请注意,模型在矢量化器中被注释掉,或者我收到模型属性不存在的错误

然后创建搜索索引为:

# Define the index fields
client = SearchIndexClient(endpoint, credential)
fields = [
  SimpleField(name="id", type=SearchFieldDataType.String, key=True, sortable=True, 
                   filterable=True, facetable=True),
  SimpleField(name="originalbalancedue", type=SearchFieldDataType.Double, 
                   sortable=True, filterable=True, facetable=True),
  SimpleField(name="adjustedbalancedue", type=SearchFieldDataType.Double, 
                   sortable=True, filterable=True, facetable=True),
  SimpleField(name="feeamount", type=SearchFieldDataType.Double, sortable=True, 
                   filterable=True, facetable=True),
  SearchableField(name="result", type=SearchFieldDataType.String, sortable=True, 
                   filterable=True, vector_search_dimensions=1536, vector_search_profile_name="myHnswProfile")
]

index = SearchIndex(name=index_name, fields=fields, vector_search=vector_search)
result = client.create_or_update_index(index)
print(f'{result.name} created')

搜索索引创建成功。

现在尝试将文本和嵌入插入到向量存储中:

with open('worthiness_with_result_small.json', 'r') as f:
    content = f.read().strip()
    if content:
        documents = json.loads(content)
        print(f"loaded {len(documents)} documents")
    else:
        print("The file is empty.")
search_client = SearchClient(endpoint=endpoint, index_name=index_name, 
credential=credential)
result = search_client.upload_documents(documents)
print(f"Uploaded {len(documents)} documents") 

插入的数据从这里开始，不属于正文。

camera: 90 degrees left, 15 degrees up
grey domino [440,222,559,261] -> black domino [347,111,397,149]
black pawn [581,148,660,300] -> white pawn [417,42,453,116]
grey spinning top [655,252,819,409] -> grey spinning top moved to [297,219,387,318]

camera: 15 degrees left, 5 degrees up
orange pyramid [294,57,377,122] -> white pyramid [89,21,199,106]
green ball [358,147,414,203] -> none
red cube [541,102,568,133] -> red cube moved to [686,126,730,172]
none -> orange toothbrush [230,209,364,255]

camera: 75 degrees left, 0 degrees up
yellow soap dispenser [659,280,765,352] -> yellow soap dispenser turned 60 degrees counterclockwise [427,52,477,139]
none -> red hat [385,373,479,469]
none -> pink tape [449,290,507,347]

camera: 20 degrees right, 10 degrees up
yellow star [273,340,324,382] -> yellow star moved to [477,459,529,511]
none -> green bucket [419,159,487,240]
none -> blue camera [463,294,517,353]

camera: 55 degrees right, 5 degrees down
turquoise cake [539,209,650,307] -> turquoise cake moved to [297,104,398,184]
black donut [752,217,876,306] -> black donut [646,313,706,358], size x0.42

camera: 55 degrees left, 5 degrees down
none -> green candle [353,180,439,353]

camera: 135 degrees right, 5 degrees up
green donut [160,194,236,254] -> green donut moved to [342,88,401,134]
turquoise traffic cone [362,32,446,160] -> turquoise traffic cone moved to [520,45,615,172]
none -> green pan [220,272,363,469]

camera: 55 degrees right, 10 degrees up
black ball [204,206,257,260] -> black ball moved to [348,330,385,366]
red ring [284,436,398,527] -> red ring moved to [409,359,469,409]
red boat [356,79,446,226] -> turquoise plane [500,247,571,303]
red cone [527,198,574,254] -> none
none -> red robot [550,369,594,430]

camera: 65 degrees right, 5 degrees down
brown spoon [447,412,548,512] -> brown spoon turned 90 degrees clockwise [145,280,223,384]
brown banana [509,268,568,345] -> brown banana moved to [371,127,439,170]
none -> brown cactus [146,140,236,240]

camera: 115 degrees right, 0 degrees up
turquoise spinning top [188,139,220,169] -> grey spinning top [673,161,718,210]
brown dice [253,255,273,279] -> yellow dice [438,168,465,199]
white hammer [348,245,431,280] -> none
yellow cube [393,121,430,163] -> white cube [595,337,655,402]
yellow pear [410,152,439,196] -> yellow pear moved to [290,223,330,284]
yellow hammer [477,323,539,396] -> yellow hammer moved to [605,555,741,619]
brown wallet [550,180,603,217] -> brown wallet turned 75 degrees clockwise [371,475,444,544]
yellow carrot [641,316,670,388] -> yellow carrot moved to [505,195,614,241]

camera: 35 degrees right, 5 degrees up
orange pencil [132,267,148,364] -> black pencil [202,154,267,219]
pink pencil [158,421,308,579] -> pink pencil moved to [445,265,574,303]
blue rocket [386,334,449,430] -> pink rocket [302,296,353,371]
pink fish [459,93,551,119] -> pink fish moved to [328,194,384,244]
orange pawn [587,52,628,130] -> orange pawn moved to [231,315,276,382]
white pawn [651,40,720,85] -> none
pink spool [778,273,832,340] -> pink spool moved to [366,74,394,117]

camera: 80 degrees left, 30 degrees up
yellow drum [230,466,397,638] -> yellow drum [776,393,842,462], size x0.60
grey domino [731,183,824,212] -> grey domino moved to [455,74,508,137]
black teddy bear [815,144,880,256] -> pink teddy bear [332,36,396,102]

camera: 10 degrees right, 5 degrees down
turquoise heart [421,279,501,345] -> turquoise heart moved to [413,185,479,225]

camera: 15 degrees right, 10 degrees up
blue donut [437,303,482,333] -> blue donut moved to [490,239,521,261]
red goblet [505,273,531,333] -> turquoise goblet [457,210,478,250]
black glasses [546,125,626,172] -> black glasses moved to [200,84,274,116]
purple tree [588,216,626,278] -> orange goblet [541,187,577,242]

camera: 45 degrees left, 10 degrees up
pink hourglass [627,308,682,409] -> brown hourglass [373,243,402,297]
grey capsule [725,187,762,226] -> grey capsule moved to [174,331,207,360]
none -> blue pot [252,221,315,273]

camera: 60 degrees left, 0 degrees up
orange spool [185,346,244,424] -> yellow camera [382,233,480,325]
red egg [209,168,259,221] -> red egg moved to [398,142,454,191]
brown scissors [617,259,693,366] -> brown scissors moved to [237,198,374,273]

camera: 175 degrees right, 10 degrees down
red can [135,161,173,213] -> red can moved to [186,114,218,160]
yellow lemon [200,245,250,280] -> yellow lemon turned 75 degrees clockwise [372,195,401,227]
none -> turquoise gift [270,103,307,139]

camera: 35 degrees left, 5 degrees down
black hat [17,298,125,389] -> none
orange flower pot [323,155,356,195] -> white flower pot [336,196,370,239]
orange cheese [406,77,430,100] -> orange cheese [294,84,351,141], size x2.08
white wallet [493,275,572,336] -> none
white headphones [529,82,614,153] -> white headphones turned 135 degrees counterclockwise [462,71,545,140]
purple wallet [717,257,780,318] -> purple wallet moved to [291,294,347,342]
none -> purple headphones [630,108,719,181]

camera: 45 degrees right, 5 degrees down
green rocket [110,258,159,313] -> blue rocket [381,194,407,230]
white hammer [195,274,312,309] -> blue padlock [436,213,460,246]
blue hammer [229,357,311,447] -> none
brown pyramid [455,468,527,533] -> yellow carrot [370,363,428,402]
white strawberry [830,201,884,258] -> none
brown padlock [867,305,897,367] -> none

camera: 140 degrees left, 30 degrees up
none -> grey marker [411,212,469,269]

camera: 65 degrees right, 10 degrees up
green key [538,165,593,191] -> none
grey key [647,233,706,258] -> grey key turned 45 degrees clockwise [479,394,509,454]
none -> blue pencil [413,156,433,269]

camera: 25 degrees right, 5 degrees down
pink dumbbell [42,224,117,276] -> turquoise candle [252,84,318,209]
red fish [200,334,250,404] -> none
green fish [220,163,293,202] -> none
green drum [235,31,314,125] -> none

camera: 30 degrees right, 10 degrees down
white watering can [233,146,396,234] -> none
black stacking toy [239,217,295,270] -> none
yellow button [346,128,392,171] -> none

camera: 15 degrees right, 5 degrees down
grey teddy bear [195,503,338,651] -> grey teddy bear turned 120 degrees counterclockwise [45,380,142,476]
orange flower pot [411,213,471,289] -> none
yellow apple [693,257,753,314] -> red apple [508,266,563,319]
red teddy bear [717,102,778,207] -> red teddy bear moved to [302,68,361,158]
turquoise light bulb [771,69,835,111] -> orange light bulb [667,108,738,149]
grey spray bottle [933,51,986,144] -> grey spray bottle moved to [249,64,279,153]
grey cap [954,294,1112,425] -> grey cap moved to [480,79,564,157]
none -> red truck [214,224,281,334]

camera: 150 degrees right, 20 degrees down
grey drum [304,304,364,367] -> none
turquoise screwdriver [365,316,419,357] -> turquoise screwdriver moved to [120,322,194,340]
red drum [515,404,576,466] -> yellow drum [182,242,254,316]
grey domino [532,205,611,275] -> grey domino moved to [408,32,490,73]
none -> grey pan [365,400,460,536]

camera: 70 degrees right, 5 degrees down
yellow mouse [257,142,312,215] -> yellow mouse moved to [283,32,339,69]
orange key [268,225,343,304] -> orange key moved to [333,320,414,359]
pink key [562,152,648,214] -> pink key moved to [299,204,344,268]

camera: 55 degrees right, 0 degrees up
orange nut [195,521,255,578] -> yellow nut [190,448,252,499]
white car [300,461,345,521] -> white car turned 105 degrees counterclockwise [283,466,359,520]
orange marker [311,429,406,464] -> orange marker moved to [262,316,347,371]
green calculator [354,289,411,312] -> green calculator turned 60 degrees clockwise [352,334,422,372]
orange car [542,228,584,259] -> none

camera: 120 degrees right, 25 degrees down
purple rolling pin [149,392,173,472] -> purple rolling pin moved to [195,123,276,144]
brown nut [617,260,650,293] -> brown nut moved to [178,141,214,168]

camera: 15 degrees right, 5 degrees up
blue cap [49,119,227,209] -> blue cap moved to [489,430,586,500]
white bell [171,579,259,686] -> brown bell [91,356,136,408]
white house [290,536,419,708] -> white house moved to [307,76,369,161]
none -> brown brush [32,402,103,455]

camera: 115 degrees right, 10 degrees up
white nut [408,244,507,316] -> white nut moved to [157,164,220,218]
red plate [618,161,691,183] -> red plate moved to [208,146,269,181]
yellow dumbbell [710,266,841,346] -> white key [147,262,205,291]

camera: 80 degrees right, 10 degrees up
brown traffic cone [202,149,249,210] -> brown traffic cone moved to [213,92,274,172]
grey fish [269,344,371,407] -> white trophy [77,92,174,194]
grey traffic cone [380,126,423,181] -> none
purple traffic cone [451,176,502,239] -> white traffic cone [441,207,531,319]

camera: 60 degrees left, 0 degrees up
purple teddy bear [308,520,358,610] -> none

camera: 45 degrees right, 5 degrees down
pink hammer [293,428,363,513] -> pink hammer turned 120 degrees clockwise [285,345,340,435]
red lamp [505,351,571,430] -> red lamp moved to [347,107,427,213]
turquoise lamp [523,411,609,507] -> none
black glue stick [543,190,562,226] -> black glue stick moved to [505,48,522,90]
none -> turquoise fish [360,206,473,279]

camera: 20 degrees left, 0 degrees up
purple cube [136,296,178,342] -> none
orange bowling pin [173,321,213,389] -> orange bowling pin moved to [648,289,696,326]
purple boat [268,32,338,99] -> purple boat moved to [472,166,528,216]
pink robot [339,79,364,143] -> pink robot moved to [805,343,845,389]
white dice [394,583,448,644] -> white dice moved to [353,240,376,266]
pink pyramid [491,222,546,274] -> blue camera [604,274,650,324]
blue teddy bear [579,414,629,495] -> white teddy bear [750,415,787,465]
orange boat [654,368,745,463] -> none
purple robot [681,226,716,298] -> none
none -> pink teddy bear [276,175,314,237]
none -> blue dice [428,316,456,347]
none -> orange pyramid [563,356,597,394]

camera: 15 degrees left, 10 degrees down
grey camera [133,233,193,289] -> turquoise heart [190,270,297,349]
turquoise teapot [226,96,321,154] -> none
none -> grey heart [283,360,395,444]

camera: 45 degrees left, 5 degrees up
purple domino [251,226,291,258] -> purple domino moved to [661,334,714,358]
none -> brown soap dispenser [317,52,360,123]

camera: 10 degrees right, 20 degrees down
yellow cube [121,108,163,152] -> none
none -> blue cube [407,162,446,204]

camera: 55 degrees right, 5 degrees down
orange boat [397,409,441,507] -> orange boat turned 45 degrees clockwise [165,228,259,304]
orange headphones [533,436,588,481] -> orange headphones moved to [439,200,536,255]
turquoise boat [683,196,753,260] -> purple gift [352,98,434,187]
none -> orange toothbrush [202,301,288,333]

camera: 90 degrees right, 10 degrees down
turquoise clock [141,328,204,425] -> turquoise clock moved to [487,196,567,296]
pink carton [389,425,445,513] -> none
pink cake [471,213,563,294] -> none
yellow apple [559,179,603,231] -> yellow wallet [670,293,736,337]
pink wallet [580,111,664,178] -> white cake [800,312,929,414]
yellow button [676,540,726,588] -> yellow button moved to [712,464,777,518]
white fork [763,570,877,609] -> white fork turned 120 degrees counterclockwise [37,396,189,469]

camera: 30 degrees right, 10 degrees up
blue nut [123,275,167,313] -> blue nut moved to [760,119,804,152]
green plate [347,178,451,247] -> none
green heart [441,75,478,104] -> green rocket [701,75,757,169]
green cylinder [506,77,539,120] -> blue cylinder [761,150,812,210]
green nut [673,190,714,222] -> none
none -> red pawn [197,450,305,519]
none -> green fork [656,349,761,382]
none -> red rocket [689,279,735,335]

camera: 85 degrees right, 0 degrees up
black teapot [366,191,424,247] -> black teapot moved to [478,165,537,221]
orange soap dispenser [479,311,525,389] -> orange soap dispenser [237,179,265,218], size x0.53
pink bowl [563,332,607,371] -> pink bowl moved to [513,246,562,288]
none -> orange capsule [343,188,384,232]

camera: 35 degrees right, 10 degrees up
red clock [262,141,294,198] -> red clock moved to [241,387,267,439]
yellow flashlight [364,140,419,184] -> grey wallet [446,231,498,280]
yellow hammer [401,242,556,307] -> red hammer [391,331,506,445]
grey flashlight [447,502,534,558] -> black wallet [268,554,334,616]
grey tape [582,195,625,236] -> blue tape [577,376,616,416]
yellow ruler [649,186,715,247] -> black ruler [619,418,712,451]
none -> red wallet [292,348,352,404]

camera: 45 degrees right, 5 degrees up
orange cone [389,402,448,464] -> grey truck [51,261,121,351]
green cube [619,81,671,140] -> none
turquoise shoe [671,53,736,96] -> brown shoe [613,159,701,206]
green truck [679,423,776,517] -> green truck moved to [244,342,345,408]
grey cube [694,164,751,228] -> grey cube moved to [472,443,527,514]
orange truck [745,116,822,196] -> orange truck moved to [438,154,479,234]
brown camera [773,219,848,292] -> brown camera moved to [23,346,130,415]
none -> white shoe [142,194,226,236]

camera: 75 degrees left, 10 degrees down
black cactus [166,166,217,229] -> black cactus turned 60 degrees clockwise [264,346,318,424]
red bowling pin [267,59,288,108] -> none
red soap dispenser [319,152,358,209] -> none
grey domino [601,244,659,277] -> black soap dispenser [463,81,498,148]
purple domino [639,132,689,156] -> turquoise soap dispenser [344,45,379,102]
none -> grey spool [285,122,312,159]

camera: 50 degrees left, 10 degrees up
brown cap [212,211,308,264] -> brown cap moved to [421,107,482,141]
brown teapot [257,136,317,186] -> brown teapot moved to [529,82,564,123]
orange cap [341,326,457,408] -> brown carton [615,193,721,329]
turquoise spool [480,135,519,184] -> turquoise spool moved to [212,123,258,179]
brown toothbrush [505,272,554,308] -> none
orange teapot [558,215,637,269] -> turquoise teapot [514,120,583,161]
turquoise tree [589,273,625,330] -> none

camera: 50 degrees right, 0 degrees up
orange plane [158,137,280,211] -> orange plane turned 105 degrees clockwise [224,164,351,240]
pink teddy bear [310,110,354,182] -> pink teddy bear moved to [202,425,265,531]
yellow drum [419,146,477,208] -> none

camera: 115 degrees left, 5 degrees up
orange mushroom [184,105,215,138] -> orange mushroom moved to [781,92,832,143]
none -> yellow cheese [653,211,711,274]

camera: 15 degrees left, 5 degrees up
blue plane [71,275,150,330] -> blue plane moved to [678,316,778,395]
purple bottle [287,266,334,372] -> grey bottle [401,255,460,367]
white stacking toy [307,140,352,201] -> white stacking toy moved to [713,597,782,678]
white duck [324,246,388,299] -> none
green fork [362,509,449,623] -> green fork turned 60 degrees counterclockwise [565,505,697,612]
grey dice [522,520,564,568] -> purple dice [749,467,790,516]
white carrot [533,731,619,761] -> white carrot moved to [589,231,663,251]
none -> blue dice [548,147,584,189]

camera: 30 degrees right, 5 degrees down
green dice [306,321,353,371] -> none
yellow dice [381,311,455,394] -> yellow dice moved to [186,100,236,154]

我的 dataworthiness_with_result_small.json 文件中看起来像:

[{“id”:“425001”,“原始余额”:1684269.59,“调整后的余额”:1683369.59,“费用金额”:6659.1199999999998900,“结果”:“5759.1199999999998900”}]

文件已上传。

现在,我正在尝试以这种方式进行矢量搜索:

# Define the context and query
context = """
You are a bot to assist in finding information from bills that cause result to be the highest.
Result is the total money that we make off of the bill.
The main fields to look at when determining if a claim is worth working are originalbalancedue,adjustedbalancedue, result.
Users will ask if certain bills are worth it to work.
When they ask if it is worth it to work, analyze the existing bill data to see if 
bills  have higher results.
"""
query = context + " Using the bills provided, which bills worth working"
embedding = client.embeddings.create(input=query, model=embedding_model_name, 
               dimensions=azure_openai_embedding_dimensions).data[0].embedding



# Perform the vector search
results = search_client.search(
    search_text=None,
    vectors=[vector_query],
    select=["id", "result"]
)

# Process and print the results
for result in results:
    print(f"ID: {result['id']}, Revcodes: {result['result']}")")

现在在最后一部分(尝试矢量搜索):出现错误:

     10 query = context + " Using the claims provided, which codes denote claims worth working"
 ---> 11 embedding = client.embeddings.create(input=query, model=embedding_model_name, dimensions=azure_openai_embedding_dimensions).data[0].embedding
      15 # Create the vector query
      16 vector_query = VectorizedQuery(vector=embedding, k_nearest_neighbors=3, fields="revcodes,revcodeamounts,revcodecount,drgcode,primarydxcode,admitdxcode")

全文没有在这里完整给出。